How Robot Assisted Surgical Devices (RASD) are not really robots

Late co-principal, founder and director of research and synthesis at BlackHägen, Sean Hägen, explains how medical robots are not really robots.

Robot Assisted Surgical Devices (RASD) are not really robots. To be a bonafide medical robot, the system would have to duplicate human activity, and today none of these RASDs are autonomous, or even semi-autonomous with that ability. They are bionic systems created specifically to enhance the healthcare provider’s performance with electronic or electromechanical devices.  

This distinction is critical to the design and development of the robotic system.  

Looking at the Regulatory Impact  

Many current robotic systems are based on technology that could execute a procedure autonomously but the complexity of validating safety and efficacy for regulatory approval would be cost-prohibitive. Regulations require a demonstration that proves the RASD could safely manage contingencies that are often unpredictable during a procedure. A machine programmed by humans can only do what it’s been trained to do and thus lacks the creativity and quick thinking that a human brings to reacting and managing a contingency.  

Sophisticated capital equipment such as a RASD does not have the same ROI that could justify such a massive validation investment.

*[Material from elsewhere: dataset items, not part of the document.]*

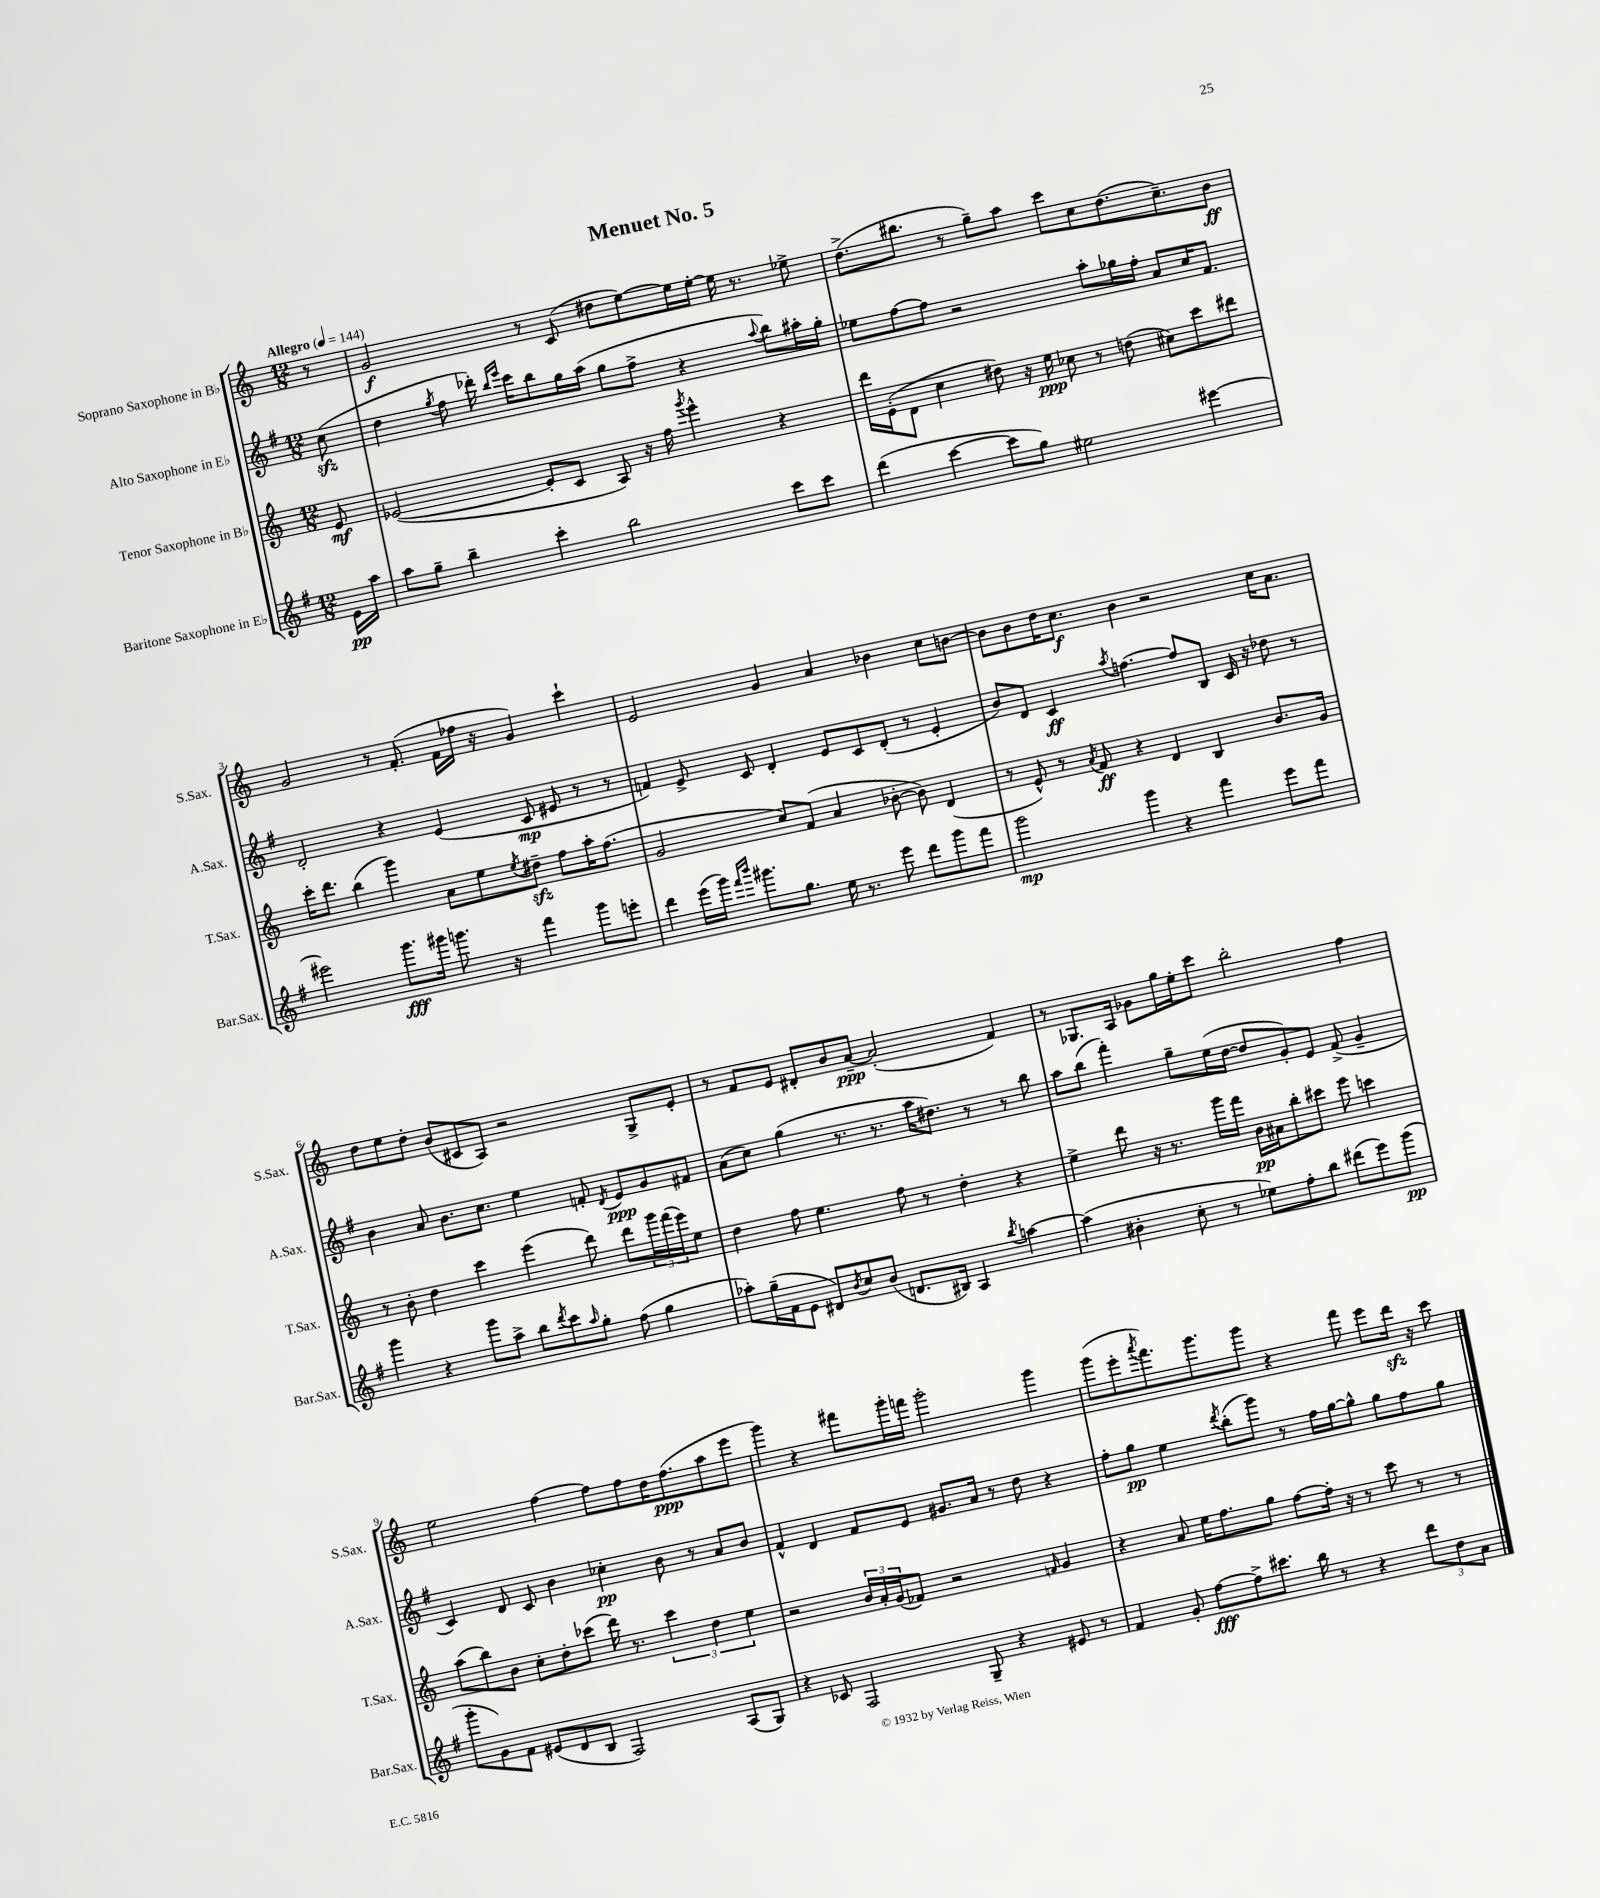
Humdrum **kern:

**kern	**dynam	**kern	**dynam	**kern	**dynam	**kern	**dynam
*part4	*part4	*part3	*part3	*part2	*part2	*part1	*part1
*staff4	*staff4	*staff3	*staff3	*staff2	*staff2	*staff1	*staff1
*I"Baritone Saxophone in E♭	*	*I"Tenor Saxophone in B♭	*	*I"Alto Saxophone in E♭	*	*I"Soprano Saxophone in B♭	*
*I'Bar.Sax.	*	*I'T.Sax.	*	*I'A.Sax.	*	*I'S.Sax.	*
*clefG2	*	*clefG2	*	*clefG2	*	*clefG2	*
*k[f#]	*	*k[]	*	*k[f#]	*	*k[]	*
*M12/8	*	*M12/8	*	*M12/8	*	*M12/8	*
*MM144	*	*MM144	*	*MM144	*	*MM144	*
=	=	=	=	=	=	=	=
!	!	!	!	!	!	!LO:TX:a:B:t=Allegro	!
16e\LL	pp	8e/	mf	(8cczz\	.	8r	.
16aa\JJ	.	.	.	.	.	.	.
=1	=1	=1	=1	=1	=1	=1	=1
8aa\L	.	([2e-X/	.	4dd\	.	2g/	f
8gg~\J	.	.	.	.	.	.	.
.	.	.	.	8qgg/	.	.	.
4bb~\	.	.	.	8ff#\	.	.	.
.	.	.	.	16ddd-X'\)	.	.	.
.	.	.	.	16qqbb/LL	.	.	.
.	.	.	.	16qqeee/JJ	.	.	.
.	.	.	.	16ccc\KL	.	.	.
4ccc'\	.	8e-'/L]	.	8bb\	.	8r	.
.	.	8c/J	.	16gg\L	.	(8c/	.
.	.	.	.	(16aa\JJ	.	.	.
2bb\	.	8A/)	.	8gg\L	.	8dd#X\L	.
.	.	16r	.	8ff#^\J	.	[8ee\)	.
.	.	16ff\	.	.	.	.	.
.	.	8qggg/	.	.	.	.	.
.	.	4eee^^\	.	4r	.	16ee\L]	.
.	.	.	.	.	.	[16ee'\JJ	.
.	.	.	.	.	.	16ee\]	.
.	.	.	.	.	.	8.r	.
.	.	.	.	8qqaa/	.	.	.
8ccc\L	.	4r	.	8bb\L)	.	.	.
8ccc\J	.	.	.	16aa#X'\L	.	8ee-X^\	.
.	.	.	.	16gg'\JJ	.	.	.
=2	=2	=2	=2	=2	=2	=2	=2
(4ddd\	.	16ddd\LL	.	8ee-X\L	.	(8.dd^\L	.
.	.	(16e'\J	.	.	.	.	.
.	.	8d\J	.	[8ff#\	.	.	.
.	.	.	.	.	.	8.bb#X\J	.
[4ccc\	.	4cc\	.	8ff#\J]	.	.	.
.	.	.	.	2r	.	8r	.
8ccc\L]	.	8dd#X\)	.	.	.	8gg~\L)	.
8gg\J)	.	16r	.	.	.	8aa\J	.
.	.	16ee\	ppp	.	.	.	.
2ee#X\	.	8cc-X\	.	.	.	8ccc\L	.
.	.	8r	.	8aa'\L	.	8cc\	.
.	.	(8ddn\	.	16gg-X\L	.	(8.dd\	.
.	.	.	.	16ff#'\JJ	.	.	.
.	.	8cc#X\L)	.	8a/L	.	.	.
.	.	.	.	.	.	8.cc~\)	.
[4eee#X\	.	8ccc\	.	16cc/K	.	.	.
.	.	.	.	8.f#/J	.	.	.
.	.	8ddd#X\J	.	.	.	8b\J	ff
!!LO:LB:g=z
=3	=3	=3	=3	=3	=3	=3	=3
2eee#X\]	.	16ccc'\KL	.	2d'/	.	2g/	.
.	.	8.ddd\J	.	.	.	.	.
.	.	(4bb\	.	.	.	.	.
8.ggg\L	fff	4ggg\)	.	4r	.	8r	.
.	.	.	.	.	.	(8.f'/	.
16ggg#X\Jk	.	.	.	.	.	.	.
8.gggn\	.	8a\L	.	(4e/	.	.	.
.	.	.	.	.	.	16f\LL	.
.	.	8ee\	.	.	.	16ff-X\JJ	.
16r	.	.	.	.	.	16r	.
.	.	8qee/	.	.	.	.	.
4fff#\	.	8dd#Xzz~\J	.	8c/	mp	4g/)	.
.	.	8ff\L	.	8e#X/	.	.	.
8ggg\L	.	16aa'\K	.	8r	.	4ccc`\	.
.	.	(8.ff\J	.	.	.	.	.
8eeen'\J	.	.	.	8r	.	.	.
=4	=4	=4	=4	=4	=4	=4	=4
4ddd\	.	2g/	.	4fn/)	.	2e/	.
(16eee\LL	.	.	.	8e^/	.	.	.
16ggg\JJ)	.	.	.	.	.	.	.
16qqfff#/LL	.	.	.	.	.	.	.
16qqbbb/JJ	.	.	.	.	.	.	.
8.ggg#X\L	.	.	.	8c/	.	.	.
.	.	8cc/L)	.	4d'/	.	4g/	.
8.gg\J	.	.	.	.	.	.	.
.	.	(8f/J	.	.	.	.	.
16ee\	.	4a/	.	8e/L	.	4a/	.
8.r	.	.	.	.	.	.	.
.	.	.	.	8c/	.	.	.
8eee\	.	[8b-X'\	.	(8d'/J	.	4b-X\	.
8ddd\L	.	8b-\])	.	8r	.	.	.
8ggg#\	.	(4d/	.	4e'/	.	8cc\L	.
8fff#\J	.	.	.	.	.	[8bn\J	.
=5	=5	=5	=5	=5	=5	=5	=5
2ggg\	mp	8r	.	8b/L)	.	8b\L]	.
.	.	8e^^/)	.	8d/J	.	8b\	.
.	.	8r	.	4c/	ff	16dd\K	.
.	.	.	.	.	.	8.cc\J	f
.	.	8qa/	.	.	.	.	.
.	.	8f/	ff	.	.	.	.
.	.	.	.	8qaa/	.	.	.
4ggg\	.	4r	.	[4.ffn\	.	4b\	.
4r	.	4d/	.	.	.	2r	.
.	.	.	.	8ff/L]	.	.	.
4fff#\	.	4B/	.	8B/J	.	.	.
.	.	.	.	16c/	.	.	.
.	.	.	.	16r	.	.	.
8eee\L	.	8.b/L	.	8dd-X\	.	16cc\KL	.
.	.	.	.	.	.	8.a\J	.
8fff#\J	.	.	.	8r	.	.	.
.	.	16g/Jk	.	.	.	.	.
!!LO:LB:g=z
=6	=6	=6	=6	=6	=6	=6	=6
4ggg\	.	8r	.	4b\	.	8dd\L	.
.	.	8b'\	.	.	.	8ee\	.
4r	.	4dd\	.	8a/	.	8dd'\J	.
.	.	.	.	8.b\L	.	(8b/L	.
8ggg\L	.	4ccc\	.	.	.	8c#X/	.
.	.	.	.	8.cc\J	.	.	.
8aa^\J	.	.	.	.	.	8A/J)	.
8bb\L	.	(4eee\	.	4ee\	.	2r	.
8qddd/	.	.	.	.	.	.	.
8ccc\	.	.	.	.	.	.	.
16qqaa/	.	.	.	.	.	.	.
8gg'\J	.	8ddd\)	.	8fn'/	.	.	.
.	.	.	.	8qd/	.	.	.
(8ff#\	.	8ddd\L	.	8e/L	ppp	.	.
4gg\	.	24ggg\L	.	8g/	.	8G^/L	.
.	.	(24fff\	.	.	.	.	.
.	.	24eee\J)	.	.	.	.	.
.	.	8ee\J	.	8f#X/J	.	8e'/J	.
=7	=7	=7	=7	=7	=7	=7	=7
8aa-X'\L)	.	4dd\	.	(8a\L	.	8r	.
(16gg~\L	.	.	.	8cc\J)	.	8f/L	.
16f#\J	.	.	.	.	.	.	.
8e\J	.	8ff\	.	(4gg\	.	8e/J	.
8d#X/L)	.	4.ee\	.	.	.	8d#X'/L	.
8qb/	.	.	.	.	.	.	.
8cc/	.	.	.	8.r	.	8b/	.
(8b/J	.	.	.	.	.	[8a~/J	ppp
.	.	.	.	8.r	.	.	.
8.dn/L	.	8ff\	.	.	.	(2a'/]	.
.	.	8r	.	16aa\KL	.	.	.
16B#X/Jk)	.	.	.	8.dd#X\J)	.	.	.
4A/	.	4dd'\	.	.	.	.	.
.	.	.	.	8r	.	.	.
8qbb/	.	.	.	.	.	.	.
[4aan\	.	4r	.	8r	.	4f/)	.
.	.	.	.	8bb\	.	.	.
=8	=8	=8	=8	=8	=8	=8	=8
(4aa\]	.	4ee^\	.	8aa\L	.	8r	.
.	.	.	.	(8bb\J	.	8.G-X/L	.
4b#X'\	.	8ddd\	.	4fff#'\)	.	.	.
.	.	.	.	.	.	16A/Jk	.
.	.	16r	.	.	.	8g-X\L	.
.	.	8.r	.	.	.	.	.
8cc'\	.	.	.	8gg~\L	.	16gg\L	.
.	.	.	.	.	.	16ee'\J	.
8r	.	16ggg\LL	.	(16ee\L	.	8ccc\J	.
.	.	16fff\JJ	.	[16dd\JJ	.	.	.
8ee-X\L)	.	16b\LL	pp	8dd/L]	.	2bb'\	.
.	.	16a#X\J	.	.	.	.	.
8ff#'\	.	8bb'\	.	8g'/)	.	.	.
8bb\J	.	8ccc#X\J	.	8e/J	.	.	.
(8ddd#X\L	.	8eee\	.	(8f#^/	.	.	.
8eee\)	.	4cccn\	.	4g~/	.	4ff\	.
(8ggg\J	pp	.	.	.	.	.	.
!!LO:LB:g=z
=9	=9	=9	=9	=9	=9	=9	=9
8ggg'\L	.	(8aa\L	.	4c/)	.	2ee\	.
8g\)	.	8bb\)	.	.	.	.	.
8f#\J	.	8b\J	.	8d/	.	.	.
(8e#X/L	.	8cc'\L	.	8c/	.	.	.
8d/	.	8dd'\	.	4b\	.	[4ff\	.
8B/J	.	(8ccc-X\J	.	.	.	.	.
2F#/)	.	16ddd\)	.	4cc-X'\	pp	8ff\L]	.
.	.	8.r	.	.	.	.	.
.	.	.	.	.	.	8ff\	.
.	.	6ccc-\	.	8b\	.	16dd\K	.
.	.	.	.	.	.	(8.ff\	ppp
.	.	.	.	8r	.	.	.
.	.	6dd\	.	.	.	.	.
(8A/L	.	.	.	8a/L	.	8aa\	.
.	.	6ee\	.	.	.	.	.
8G/J)	.	.	.	8b/J	.	8eee\J	.
=10	=10	=10	=10	=10	=10	=10	=10
4r	.	2r	.	4f#^^/	.	4ggg\)	.
8c-X/	.	.	.	4d/	.	4r	.
2F#/	.	.	.	.	.	.	.
.	.	24b/LL	.	8f#/L	.	8fff#X\L	.
.	.	24a'/	.	.	.	.	.
.	.	(24g/J	.	.	.	.	.
.	.	8f-X/J)	.	8e/J	.	16ggg'\L	.
.	.	.	.	.	.	16fffn\JJ	.
.	.	2r	.	8.g#X/L	.	2ggg'\	.
8G~/	.	.	.	.	.	.	.
.	.	.	.	16a/Jk	.	.	.
4r	.	.	.	8r	.	.	.
.	.	.	.	8dd\	.	.	.
.	.	16qqfn/	.	.	.	.	.
8e#X/	.	4g/	.	4r	.	4ggg\	.
8r	.	.	.	.	.	.	.
=11	=11	=11	=11	=11	=11	=11	=11
4f#/	.	4r	.	8ff#'\L	.	(8ggg\L	.
.	.	.	.	8gg\J	pp	8eee'\	.
.	.	.	.	.	.	8qaaa/	.
8g'/	.	8a/	.	4ee\	.	8.fff\)	.
[8ff#\L	fff	16ee\KL	.	.	.	.	.
.	.	8.ff\	.	.	.	8.ggg\	.
.	.	.	.	8qddd/	.	.	.
8ff#^\]	.	.	.	(8bb'\L	.	.	.
8.ccc#X\J	.	8gg\J	.	8ggg\J)	.	8ggg\J	.
.	.	[8ff\L	.	8r	.	4r	.
16bb\	.	.	.	.	.	.	.
8r	.	16ff'\Jk]	.	16ff#\LL	.	.	.
.	.	16r	.	[16gg\J	.	.	.
4r	.	8r	.	8gg^^\J]	.	8fff\	.
.	.	8ccc\	.	8gg\L	.	8eee\L	.
12ddd\L	.	8r	.	8ff#\	.	16dddzz\Jk	.
.	.	.	.	.	.	16r	.
12dd\	.	.	.	.	.	.	.
.	.	8r	.	8gg\J	.	8ccc\	.
12a\J	.	.	.	.	.	.	.
==	==	==	==	==	==	==	==
*-	*-	*-	*-	*-	*-	*-	*-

However, as the clinicians are in control and the system is recognised as an extension of their abilities, the human is still responsible for the outcome. This means that the validation process must be viewed as a function of the clinician’s interaction with the robotic system’s user interface. 

Case in Point 

A surgical robotic system impacts the surgical workflow meaning all the staff involved in the surgical procedure. A conventional surgery is typically a symphony of interactions between a team of clinicians.  

The identification of all the people involved is crucial to ensuring a favourable outcome for the patient because there is a new factor in the operating room – the robot. A new physical layout may also be required to accommodate the robotic system in an already congested environment. This can impact how the team members interact with each other.  

The intention of the robot is to introduce an optimised instrument for the surgeon, but in application, it can affect the responsibilities of the extended surgical team.  

These team dynamics are important when it comes time to validate the user interface of the robotic system and must be considered and often included in the validation test.  

Impact of User Interface Design 

User research insights that can inform the use-related risk assessment and regulatory strategy apply to the design and development of the robotic system’s user interface.  

Consider the example of the lead surgeon’s user interface. There is a need to understand the negative and positive transfer bias in the physical user interface. There is the accommodation of team dynamics and communication.  

The way the surgeon executes a manual procedure can result in either a positive or negative transfer bias depending on how the new control interface is designed. Negative transfer bias can introduce a potentially hazardous condition and use error that could lead to harm.  

Conversely, the user interface design can afford positive transfer bias by emulating or carefully transitioning from a norm behaviour and interface to the new user interface and workflow experience. A proactive approach to understanding the user’s expectations and aspirations with an in-depth understanding of perceived attributes that determine the intended behaviour is a robust approach. 

Medical Robots with a Human Touch 

Introducing medical robotics into a clinical environment offer advantages to clinicians and patients but must always be considered enhancements to the processes and procedures, not replacements. The human touch will always be important in certifying risk mitigation, patient and environmental safety, and regulatory requirements. Design and development of these devices include a myriad of steps that should be deployed early on to make sure that not only the device itself, but its complex interfaces mirror the users’ behaviours to assure the optimum outcomes for all.    

It is with deep sadness that Sean passed away shortly after writing this article and everyone at Medical Plastics News sends their thoughts to those close to him.